Eadie Burke (eadieburke) I found Owen Brown somewhat unreliable in the fact that he claimed to be against slavery yet when Lyman Epps, a black slave who was rescued and lived with Browns on their farm, accidentally shoots and kills himself in circumstances that Owen could have prevented if he had acted in time.
Owen thus convinces himself that he is a murderer and can atone for this act only by becoming the coldblooded killer of slave owners and destroyer of slavery that he believes his father wants him to become. "I was the man," Owen writes, who had never been able to forget that Lyman, while he lived, was black. Thus, until this moment, I had never truly loved him. He was a dead man now -- finally, a man of no race. And as surely as if I had pulled the trigger myself, I was the man, the white man, who, because of Lyman's color and mine, had killed him. It was as if there had been no other way for me to love him.
There was nothing for love, now, but all-out war against the slavers.... Father would be my North Star.... I had become outwardly a hard man, a grim, silent warrior in my father's army, soon to be a killer more feared by the slavers for his cold, avenging spirit than any Free-Soil man in all of Kansas. More feared even than Father.
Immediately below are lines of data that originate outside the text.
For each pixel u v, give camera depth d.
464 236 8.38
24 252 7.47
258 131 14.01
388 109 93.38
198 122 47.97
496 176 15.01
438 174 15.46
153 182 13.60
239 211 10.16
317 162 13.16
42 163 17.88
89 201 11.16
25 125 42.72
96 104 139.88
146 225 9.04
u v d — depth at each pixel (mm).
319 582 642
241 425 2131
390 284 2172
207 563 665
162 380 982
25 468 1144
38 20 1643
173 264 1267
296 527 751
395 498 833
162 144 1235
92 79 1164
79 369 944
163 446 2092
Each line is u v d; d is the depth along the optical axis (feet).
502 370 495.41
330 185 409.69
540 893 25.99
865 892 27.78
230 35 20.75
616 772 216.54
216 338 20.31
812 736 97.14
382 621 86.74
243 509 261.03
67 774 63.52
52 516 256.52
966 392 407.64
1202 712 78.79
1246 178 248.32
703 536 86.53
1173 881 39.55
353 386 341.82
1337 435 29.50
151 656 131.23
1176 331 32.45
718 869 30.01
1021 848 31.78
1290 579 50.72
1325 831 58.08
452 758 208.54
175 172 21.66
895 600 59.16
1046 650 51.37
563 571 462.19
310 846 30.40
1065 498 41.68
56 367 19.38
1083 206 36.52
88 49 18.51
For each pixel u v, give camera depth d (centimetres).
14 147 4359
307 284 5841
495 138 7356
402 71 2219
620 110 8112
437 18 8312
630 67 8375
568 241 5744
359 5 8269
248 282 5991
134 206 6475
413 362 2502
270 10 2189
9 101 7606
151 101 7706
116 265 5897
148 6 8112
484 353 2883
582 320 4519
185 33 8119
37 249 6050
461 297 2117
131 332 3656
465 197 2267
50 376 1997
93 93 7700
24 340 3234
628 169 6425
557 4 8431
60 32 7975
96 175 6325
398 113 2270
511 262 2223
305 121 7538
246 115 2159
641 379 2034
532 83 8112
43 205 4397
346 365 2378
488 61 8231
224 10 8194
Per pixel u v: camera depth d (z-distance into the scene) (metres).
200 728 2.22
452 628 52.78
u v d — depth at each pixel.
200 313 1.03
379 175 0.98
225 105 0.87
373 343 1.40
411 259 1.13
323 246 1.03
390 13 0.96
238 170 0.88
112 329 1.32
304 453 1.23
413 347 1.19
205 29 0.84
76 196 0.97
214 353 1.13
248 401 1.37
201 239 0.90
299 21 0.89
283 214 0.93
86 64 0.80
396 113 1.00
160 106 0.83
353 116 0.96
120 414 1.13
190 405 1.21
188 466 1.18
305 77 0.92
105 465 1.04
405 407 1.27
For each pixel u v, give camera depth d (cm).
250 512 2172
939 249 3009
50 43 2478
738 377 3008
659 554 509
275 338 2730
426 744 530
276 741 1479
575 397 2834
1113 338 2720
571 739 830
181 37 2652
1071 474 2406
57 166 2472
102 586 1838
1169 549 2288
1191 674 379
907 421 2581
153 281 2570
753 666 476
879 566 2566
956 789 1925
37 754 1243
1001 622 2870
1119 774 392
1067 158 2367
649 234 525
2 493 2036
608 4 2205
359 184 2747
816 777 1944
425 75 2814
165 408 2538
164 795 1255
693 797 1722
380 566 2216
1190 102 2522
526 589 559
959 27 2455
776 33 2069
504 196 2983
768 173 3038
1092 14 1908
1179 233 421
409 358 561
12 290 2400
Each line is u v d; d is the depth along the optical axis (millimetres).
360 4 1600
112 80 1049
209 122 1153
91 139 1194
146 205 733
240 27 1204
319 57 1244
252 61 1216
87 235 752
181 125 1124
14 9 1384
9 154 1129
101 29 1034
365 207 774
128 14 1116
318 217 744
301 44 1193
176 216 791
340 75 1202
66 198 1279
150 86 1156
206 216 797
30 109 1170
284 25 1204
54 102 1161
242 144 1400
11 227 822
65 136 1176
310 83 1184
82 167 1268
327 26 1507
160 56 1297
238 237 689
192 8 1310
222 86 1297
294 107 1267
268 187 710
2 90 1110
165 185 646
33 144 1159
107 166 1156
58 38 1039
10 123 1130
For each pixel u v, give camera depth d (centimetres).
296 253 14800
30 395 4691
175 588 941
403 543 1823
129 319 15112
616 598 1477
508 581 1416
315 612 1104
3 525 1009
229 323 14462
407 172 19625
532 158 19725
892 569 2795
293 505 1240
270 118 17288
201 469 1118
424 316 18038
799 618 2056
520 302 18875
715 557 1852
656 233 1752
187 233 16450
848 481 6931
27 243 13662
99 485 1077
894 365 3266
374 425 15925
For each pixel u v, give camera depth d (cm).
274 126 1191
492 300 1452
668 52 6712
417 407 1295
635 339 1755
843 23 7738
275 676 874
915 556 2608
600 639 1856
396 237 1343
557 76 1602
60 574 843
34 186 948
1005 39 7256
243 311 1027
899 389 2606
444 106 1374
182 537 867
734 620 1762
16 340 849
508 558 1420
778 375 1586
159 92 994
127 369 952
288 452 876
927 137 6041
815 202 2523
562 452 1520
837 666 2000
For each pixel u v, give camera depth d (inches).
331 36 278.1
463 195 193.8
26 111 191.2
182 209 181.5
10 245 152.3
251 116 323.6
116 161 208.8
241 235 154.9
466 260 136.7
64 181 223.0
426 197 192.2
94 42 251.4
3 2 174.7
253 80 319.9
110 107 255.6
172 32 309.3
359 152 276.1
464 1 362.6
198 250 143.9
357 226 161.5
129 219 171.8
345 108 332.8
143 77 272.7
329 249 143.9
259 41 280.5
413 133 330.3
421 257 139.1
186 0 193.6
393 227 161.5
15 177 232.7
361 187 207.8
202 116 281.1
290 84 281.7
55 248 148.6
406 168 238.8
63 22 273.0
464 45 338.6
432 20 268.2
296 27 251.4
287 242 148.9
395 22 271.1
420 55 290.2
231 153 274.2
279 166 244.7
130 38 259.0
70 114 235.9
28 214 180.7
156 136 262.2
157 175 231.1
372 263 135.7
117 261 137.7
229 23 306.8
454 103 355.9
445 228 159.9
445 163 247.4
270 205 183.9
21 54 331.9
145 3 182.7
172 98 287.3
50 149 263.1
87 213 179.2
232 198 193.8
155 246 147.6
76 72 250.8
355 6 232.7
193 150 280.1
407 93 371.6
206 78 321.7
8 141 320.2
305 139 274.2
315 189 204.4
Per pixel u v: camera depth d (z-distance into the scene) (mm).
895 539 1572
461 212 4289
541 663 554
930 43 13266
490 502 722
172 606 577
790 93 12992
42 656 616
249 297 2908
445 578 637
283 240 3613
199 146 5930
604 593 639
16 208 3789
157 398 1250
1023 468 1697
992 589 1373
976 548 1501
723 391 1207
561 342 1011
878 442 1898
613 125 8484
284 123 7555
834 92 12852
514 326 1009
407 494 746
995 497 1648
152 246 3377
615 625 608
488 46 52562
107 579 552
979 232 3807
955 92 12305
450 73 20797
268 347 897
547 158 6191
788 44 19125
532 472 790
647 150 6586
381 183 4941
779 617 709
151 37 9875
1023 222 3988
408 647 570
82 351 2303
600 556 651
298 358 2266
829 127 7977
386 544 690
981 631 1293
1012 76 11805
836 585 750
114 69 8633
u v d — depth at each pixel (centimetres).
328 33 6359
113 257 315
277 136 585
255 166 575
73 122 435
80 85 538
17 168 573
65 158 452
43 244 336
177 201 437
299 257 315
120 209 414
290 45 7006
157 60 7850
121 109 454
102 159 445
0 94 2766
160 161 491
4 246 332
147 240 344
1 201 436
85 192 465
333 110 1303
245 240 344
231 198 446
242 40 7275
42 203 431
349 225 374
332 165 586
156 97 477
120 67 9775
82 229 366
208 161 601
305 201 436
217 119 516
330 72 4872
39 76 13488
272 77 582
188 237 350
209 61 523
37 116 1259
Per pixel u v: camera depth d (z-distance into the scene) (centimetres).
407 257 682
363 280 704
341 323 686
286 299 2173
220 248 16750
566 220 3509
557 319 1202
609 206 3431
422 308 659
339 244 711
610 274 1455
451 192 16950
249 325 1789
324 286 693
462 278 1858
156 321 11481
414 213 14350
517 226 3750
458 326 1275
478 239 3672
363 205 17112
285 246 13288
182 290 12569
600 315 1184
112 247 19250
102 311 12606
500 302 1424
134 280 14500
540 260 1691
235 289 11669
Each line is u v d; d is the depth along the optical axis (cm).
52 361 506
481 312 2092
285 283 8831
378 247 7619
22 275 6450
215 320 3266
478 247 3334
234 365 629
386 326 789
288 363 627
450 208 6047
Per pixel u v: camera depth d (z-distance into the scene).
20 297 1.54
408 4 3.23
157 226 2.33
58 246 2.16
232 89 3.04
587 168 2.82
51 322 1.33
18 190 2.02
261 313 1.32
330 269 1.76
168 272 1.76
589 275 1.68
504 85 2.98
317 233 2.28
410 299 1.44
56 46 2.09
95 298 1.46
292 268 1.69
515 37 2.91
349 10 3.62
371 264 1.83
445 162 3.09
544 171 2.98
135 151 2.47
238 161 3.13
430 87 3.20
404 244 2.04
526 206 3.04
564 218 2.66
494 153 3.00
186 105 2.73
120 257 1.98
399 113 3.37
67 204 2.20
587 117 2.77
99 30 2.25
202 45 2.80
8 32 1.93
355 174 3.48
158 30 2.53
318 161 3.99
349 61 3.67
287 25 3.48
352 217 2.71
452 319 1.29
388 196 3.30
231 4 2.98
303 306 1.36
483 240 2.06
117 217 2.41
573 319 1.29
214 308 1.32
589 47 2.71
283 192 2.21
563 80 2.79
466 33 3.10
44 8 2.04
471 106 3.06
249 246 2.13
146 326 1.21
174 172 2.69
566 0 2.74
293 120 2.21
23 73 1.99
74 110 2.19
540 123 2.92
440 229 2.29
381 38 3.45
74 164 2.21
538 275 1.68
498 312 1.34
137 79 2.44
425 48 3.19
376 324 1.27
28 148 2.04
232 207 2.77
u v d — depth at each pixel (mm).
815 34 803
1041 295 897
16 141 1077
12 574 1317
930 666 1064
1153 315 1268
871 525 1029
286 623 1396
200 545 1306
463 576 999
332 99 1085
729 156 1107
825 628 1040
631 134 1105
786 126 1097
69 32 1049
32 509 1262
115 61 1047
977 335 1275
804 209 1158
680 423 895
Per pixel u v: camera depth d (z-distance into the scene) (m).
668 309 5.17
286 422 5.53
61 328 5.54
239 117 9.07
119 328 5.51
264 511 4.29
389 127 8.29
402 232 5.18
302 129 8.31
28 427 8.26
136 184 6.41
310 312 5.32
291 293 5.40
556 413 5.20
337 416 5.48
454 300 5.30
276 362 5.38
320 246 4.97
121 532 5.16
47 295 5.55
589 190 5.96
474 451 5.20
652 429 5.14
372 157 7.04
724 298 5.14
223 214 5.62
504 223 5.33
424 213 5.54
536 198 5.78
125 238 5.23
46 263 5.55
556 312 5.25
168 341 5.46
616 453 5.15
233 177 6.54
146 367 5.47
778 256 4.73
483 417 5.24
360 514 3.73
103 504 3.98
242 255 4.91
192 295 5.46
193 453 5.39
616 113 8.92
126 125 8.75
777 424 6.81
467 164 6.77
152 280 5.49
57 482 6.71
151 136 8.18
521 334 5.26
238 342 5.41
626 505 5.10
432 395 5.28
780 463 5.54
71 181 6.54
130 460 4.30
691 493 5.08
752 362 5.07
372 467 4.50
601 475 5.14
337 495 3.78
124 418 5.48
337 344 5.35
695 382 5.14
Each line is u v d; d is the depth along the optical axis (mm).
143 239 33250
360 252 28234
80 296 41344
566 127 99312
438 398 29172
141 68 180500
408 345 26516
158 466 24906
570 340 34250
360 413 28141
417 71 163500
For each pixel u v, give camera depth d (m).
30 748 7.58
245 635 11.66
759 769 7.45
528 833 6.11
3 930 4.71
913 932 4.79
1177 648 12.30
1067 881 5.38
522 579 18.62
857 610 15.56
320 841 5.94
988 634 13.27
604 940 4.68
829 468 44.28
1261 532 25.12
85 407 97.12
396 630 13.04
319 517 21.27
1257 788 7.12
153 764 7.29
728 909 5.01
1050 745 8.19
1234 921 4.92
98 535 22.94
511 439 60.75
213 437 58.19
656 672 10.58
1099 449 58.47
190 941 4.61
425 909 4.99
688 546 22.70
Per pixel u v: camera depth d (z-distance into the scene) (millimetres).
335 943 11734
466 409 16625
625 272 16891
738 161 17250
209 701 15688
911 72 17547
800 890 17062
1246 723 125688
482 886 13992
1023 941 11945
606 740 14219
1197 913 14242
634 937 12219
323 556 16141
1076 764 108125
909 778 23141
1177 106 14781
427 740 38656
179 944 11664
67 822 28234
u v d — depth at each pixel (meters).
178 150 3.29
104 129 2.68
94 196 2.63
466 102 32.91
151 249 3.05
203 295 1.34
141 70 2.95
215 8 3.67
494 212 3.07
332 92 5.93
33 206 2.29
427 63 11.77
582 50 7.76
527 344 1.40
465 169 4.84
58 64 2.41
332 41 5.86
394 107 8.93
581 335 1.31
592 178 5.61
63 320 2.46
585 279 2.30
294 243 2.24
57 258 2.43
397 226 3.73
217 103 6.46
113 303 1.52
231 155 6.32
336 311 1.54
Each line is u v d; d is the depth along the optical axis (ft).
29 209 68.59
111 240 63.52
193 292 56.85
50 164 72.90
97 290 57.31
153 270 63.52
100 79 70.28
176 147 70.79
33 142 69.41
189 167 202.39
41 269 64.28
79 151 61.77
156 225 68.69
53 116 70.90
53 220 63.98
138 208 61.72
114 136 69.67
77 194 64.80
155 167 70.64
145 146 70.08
This is a work of fiction but in the real world: Lyman Epps did not shoot himself; he sang John Brown's favorite hymns at Brown's funeral, in North Elba.


message 5: by Kristel (last edited Feb 18, 2016 01:49PM) (new)

Kristel (kristelh) | 5153 comments Mod
I find him as narrator to be questionable. He is remembering events that are influenced by his own emotions and interpretations. I started to wonder about him so I did look up the Brown family via Wiki to see how accurate the historical aspect was and that seems pretty good so far.


message 6: by [deleted user] (new)

Owen is only as reliable as anyone recounting events from their past, what they tell us is coloured by what they felt at the time and also by hindsight.


message 7: by John (new)

John Seymour There were a couple times when Owen referred to events differently, inconsistently, so I was wondering if he was an unreliable narrator, but then there was an occasion (only one and otherwise unexplained) in which Susan Epps is referred to as Helen (I think - I didn't mark it), so perhaps Banks is the unreliable one?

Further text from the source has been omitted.